Dolphins have the highest brain-to-body weight ratio of all cetaceans. Along with them, primates and elephants have the highest value among mammals. Monitor lizards, tegus and anoles and some tortoise species have the largest among reptiles. Among birds, the most intelligent are parrots, crows, magpies, jays and ravens. Among amphibians, the studies are still limited but thus far there are no remarkably intelligent species in this class. Either octopuses or jumping spiders have some of the highest for an invertebrate, although some ant species have 14%-15% of their mass in their brains, the highest value known for any animal. Sharks have one of the highest for fish alongside manta rays (although the electrogenic elephantfish has a ratio nearly 100 times higher - about 1/34, which is slightly higher than that for humans).
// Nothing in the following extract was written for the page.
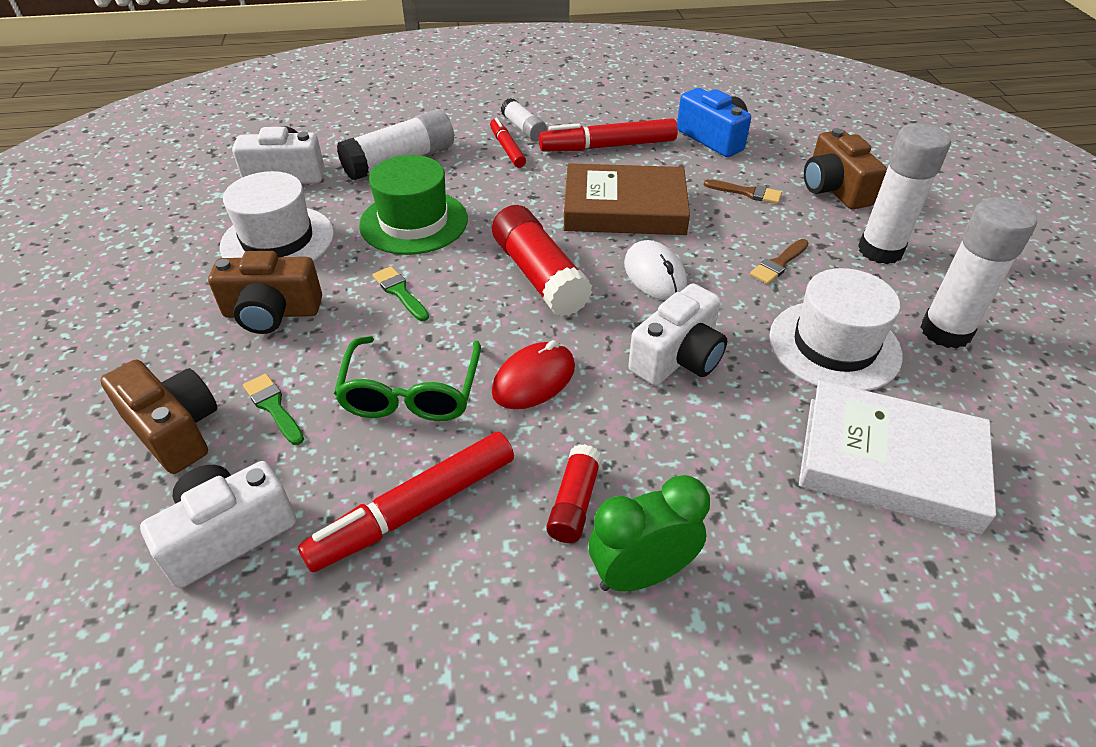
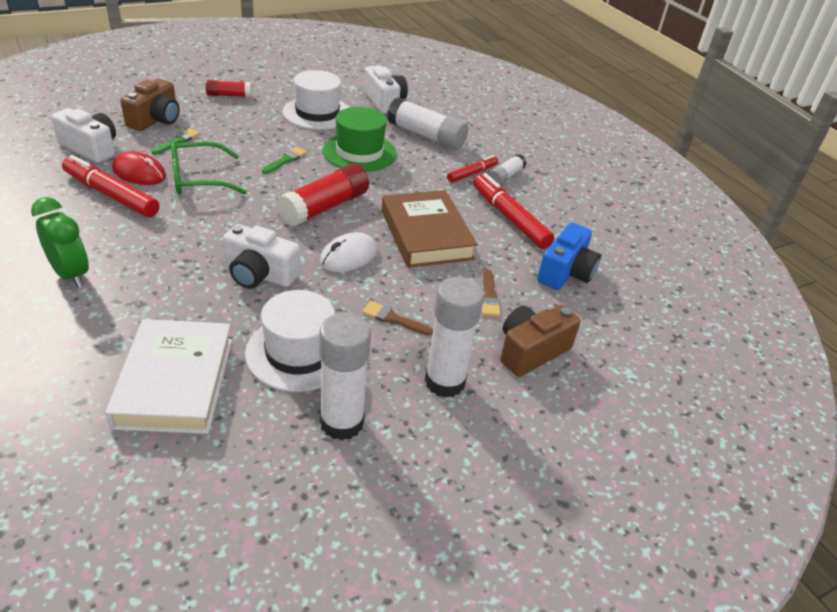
camera: 65 degrees right, 5 degrees down
(272, 313) = (251, 125): brown camera -> none
(534, 380) = (221, 219): red mouse -> red mouse (139, 173)
(574, 502) = (121, 246): red glue stick -> red glue stick (229, 95)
The tiny shrew, which holds about 10% of its body mass in its brain, has one of the highest brain-to-body mass ratio of any vertebrate.
It is a trend that the larger the animal gets, the smaller the brain-to-body mass ratio. Large whales have very small brains compared to their weight, and small rodents like mice have a relatively large brain, giving the same brain-to-body mass ratio as a human. One explanation could be that as an animal's brain gets larger, the size of the neural cells remains the same, and more nerve cells will cause the brain to increase in size to a lesser degree than the rest of the body. This phenomenon has been called the encephalization quotient; E = CS2, where E and S are body and brain weights and C is the cephalization factor. Just focusing on the relationship between the body and the brain is not enough; one also has to consider the total size of the animal.
In the essay "Bligh's Bounty", Stephen Jay Gould noted that if one looks at vertebrates with very low encephalization quotient, their brains are slightly less massive than their spinal cords. Theoretically, intelligence might correlate with the absolute amount of brain an animal has after subtracting the weight of the spinal cord from the brain. This formula is useless for invertebrates because they do not have spinal cords, or in some cases, central nervous systems.
Recent research indicates that, in primates, whole brain size is a better measure of cognitive abilities than brain-to-body mass ratio. The total weight of the species is greater than the predicted sample only if the frontal lobe is adjusted for spacial relation.
The brain to body weight ratio also varies greatly from person to person; it would be much higher in an underweight person than an overweight person, and higher in infants than adults.